> _Your objective_
Reproduce the entries below from the line with "Q: How many pens does the picture show?" up to and including the line with "Number of green pot pies: 1", omitting the pictures.

-- START OF Records for processing --

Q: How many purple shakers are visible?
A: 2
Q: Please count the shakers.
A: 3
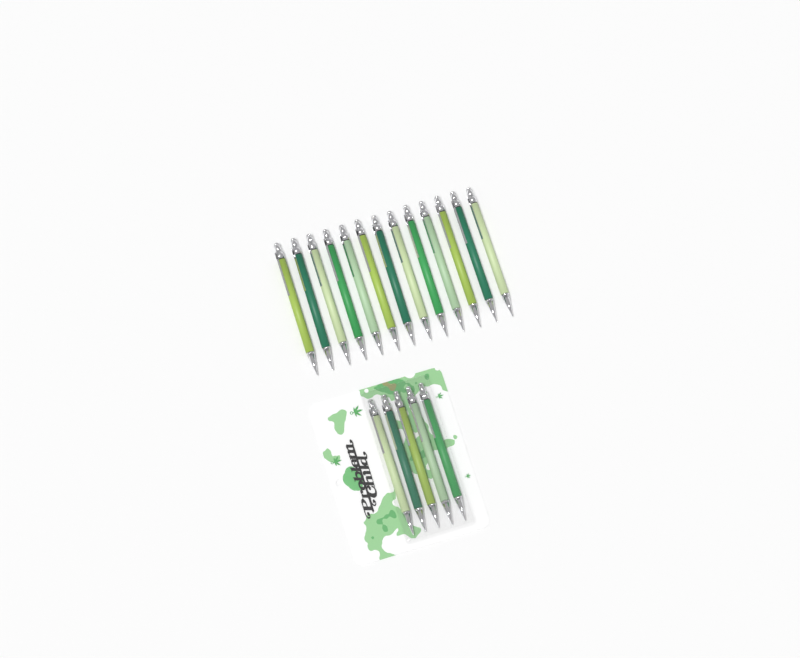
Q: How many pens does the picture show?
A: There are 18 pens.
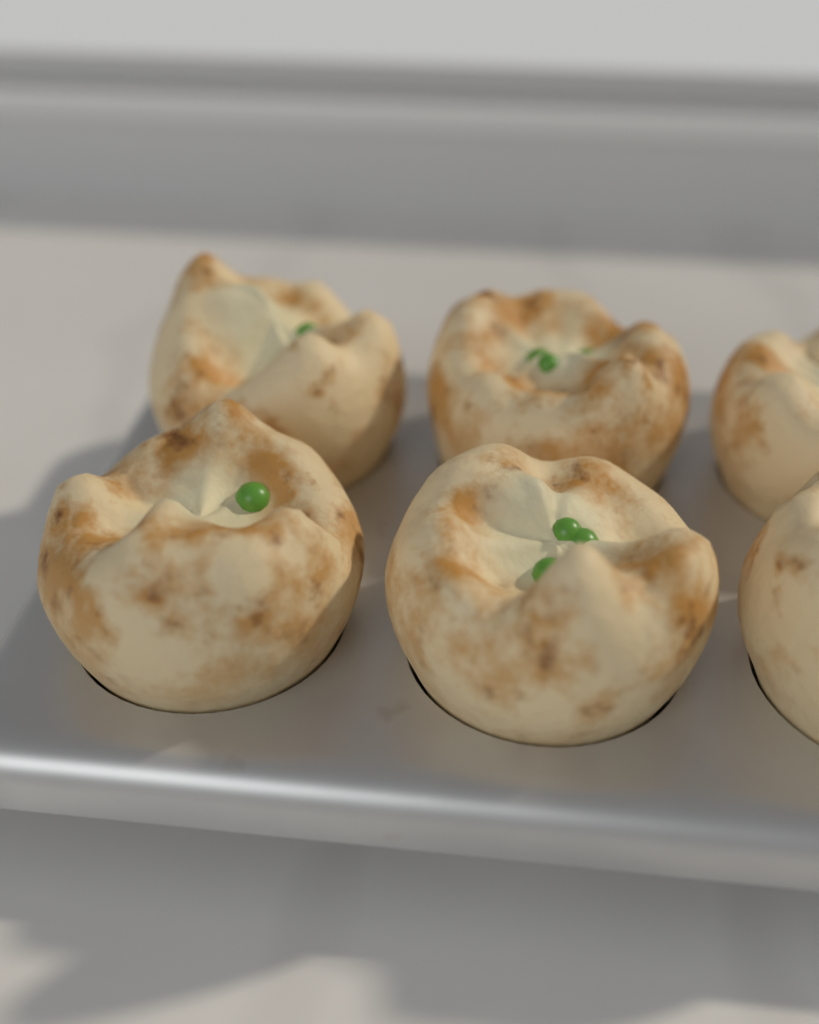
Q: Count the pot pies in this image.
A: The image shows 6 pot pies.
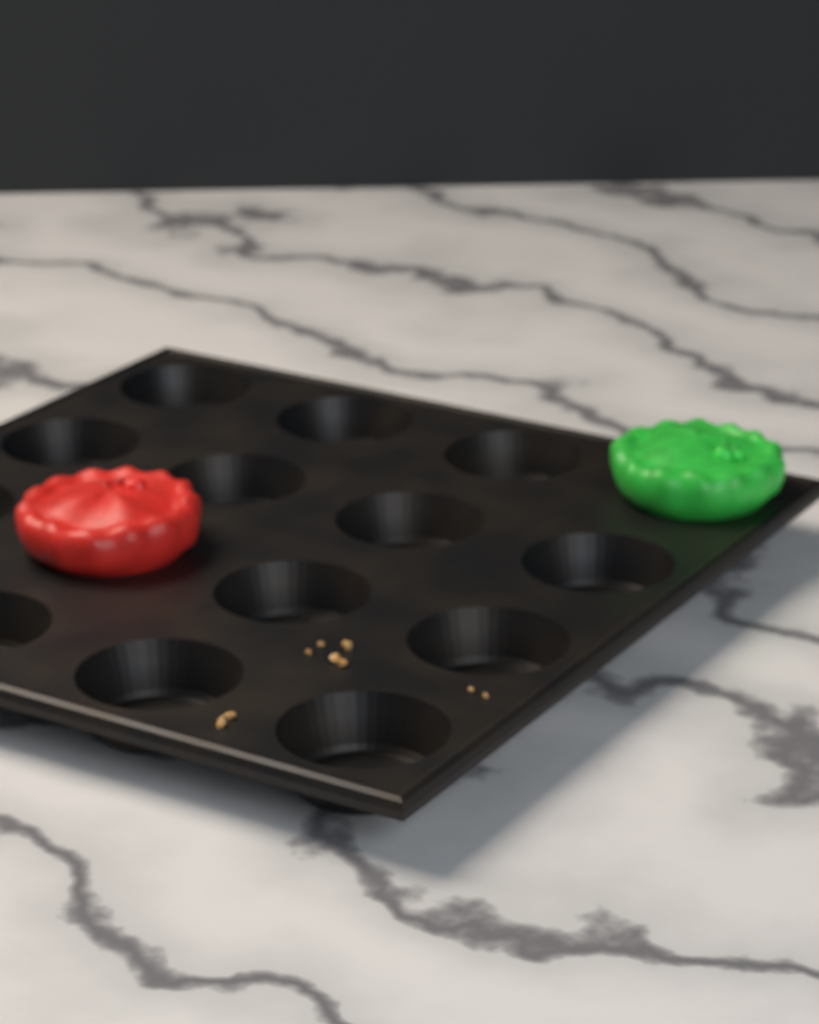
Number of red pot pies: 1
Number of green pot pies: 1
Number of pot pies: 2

-- END OF Records for processing --
-- START OF Records for processing --

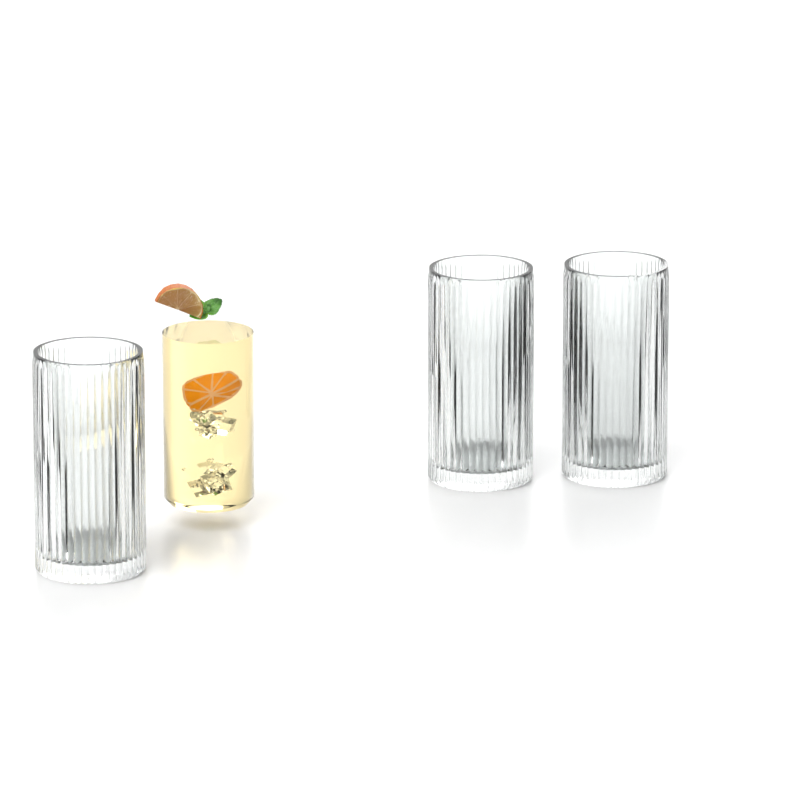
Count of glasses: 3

-- END OF Records for processing --

> _Expected output_
Q: How many pens does the picture show?
A: There are 18 pens.
Q: Count the pot pies in this image.
A: The image shows 6 pot pies.
Number of red pot pies: 1
Number of green pot pies: 1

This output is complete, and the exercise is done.